Provides relative to the intentional exposure to HIV (OR NO IMPACT See Note)
Provides relative to the intentional exposure to HIV (OR NO IMPACT See Note)
House Bill 808 amends Louisiana Revised Statutes 14:43.5 and 15:541 to restructure the crime of intentional exposure to HIV. The bill renames the offense from intentional exposure to HIV to intentional transmission of HIV and requires proof that the offender acted with specific intent to transmit the virus to another person without knowing and lawful consent. The offense is now triggered only when the offender knew he was HIV-positive at the time of transmission and the contact posed a substantial likelihood of transmission, which the statute defines as conduct involving contact with blood, semen, or vaginal fluid that carries a significant probability of transmission according to current medical and scientific evidence, excluding conduct posing negligible or theoretical risk. The statute specifies four categories of prohibited conduct: transmission through sexual contact, sharing of hypodermic needles or syringes, any other means posing substantial likelihood of transmission, and transmission to first responders acting in official capacity if the offender has reasonable grounds to believe the victim is a first responder.

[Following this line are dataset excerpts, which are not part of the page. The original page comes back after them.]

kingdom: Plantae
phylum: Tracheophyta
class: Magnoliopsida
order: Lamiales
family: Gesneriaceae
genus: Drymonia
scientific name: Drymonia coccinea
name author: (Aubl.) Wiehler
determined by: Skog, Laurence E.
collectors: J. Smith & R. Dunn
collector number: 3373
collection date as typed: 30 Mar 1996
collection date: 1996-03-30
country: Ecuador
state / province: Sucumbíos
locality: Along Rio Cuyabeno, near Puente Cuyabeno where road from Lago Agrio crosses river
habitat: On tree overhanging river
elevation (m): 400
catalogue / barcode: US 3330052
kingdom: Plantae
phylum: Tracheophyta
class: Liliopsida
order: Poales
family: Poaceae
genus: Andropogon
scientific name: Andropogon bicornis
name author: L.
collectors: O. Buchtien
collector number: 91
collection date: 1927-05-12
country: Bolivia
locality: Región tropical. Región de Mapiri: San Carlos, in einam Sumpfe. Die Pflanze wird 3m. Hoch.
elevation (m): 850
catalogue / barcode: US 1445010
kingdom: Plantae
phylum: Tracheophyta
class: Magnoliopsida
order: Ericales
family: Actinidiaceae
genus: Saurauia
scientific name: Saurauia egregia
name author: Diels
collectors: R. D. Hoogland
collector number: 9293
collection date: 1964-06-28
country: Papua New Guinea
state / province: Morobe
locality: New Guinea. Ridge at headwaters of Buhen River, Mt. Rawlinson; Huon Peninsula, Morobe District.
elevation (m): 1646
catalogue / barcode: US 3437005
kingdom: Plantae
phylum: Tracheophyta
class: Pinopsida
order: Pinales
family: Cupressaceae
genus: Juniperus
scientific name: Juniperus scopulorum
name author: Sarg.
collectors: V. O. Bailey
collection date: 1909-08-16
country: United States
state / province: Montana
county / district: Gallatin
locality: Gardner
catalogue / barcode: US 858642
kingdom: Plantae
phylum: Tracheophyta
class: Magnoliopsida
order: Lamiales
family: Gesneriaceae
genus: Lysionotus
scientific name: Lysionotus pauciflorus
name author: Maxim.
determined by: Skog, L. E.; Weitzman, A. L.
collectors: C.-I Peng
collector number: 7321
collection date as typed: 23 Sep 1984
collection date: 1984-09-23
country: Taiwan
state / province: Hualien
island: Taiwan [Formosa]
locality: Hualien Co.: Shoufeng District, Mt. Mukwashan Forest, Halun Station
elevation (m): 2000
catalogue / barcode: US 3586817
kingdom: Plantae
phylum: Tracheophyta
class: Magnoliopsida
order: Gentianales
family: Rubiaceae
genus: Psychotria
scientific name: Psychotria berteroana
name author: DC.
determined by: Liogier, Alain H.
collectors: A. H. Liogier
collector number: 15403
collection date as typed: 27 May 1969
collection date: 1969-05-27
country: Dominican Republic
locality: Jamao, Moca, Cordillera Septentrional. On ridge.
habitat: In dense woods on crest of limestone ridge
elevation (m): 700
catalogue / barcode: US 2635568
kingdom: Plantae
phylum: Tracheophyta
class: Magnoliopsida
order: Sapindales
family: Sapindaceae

The bill expands penalties and affects how prosecutors charge and defend HIV transmission cases. Violations of the first three categories of conduct result in fines up to five thousand dollars and imprisonment up to ten years, while transmission to first responders carries fines up to six thousand dollars and imprisonment up to eleven years. The law provides four affirmative defenses to be proven by preponderance of evidence: that the victim knew the defendant's status and consented with that knowledge, that transfer occurred after physician advice of non-infectiousness with disclosure, that the defendant either disclosed status and took physician-recommended precautions or was a healthcare provider following accepted procedures, and that the defendant maintained a viral load consistent with prevailing medical standards that effectively eliminated transmission risk through sexual contact. The provision that nothing shall criminalize conduct posing no medically recognized risk protects individuals from prosecution where medical science establishes no realistic transmission threat.
The bill operates within Louisiana's criminal law framework governing communicable disease transmission and modifies the sex offense registry requirements under Chapter 15 of the Louisiana Revised Statutes. Previously, all HIV transmission convictions fell under the intentional exposure statute; under this amendment, intentional transmission of HIV constitutes a sex offense only when the offense involves sexual contact as specified in R.S. 14:43.5(A)(1), narrowing sex offender registration to transmission cases involving sexual contact rather than needle-sharing or other transmission methods. This approach reflects evolving medical understanding of HIV transmission and aligns Louisiana law with scientific consensus by incorporating references to current and generally accepted medical standards, allowing these standards to evolve without requiring statutory amendment. The affirmative defense based on viral load maintenance represents Louisiana's recognition of treatment-as-prevention science, permitting defendants to demonstrate through medical evidence that they posed no realistic transmission risk.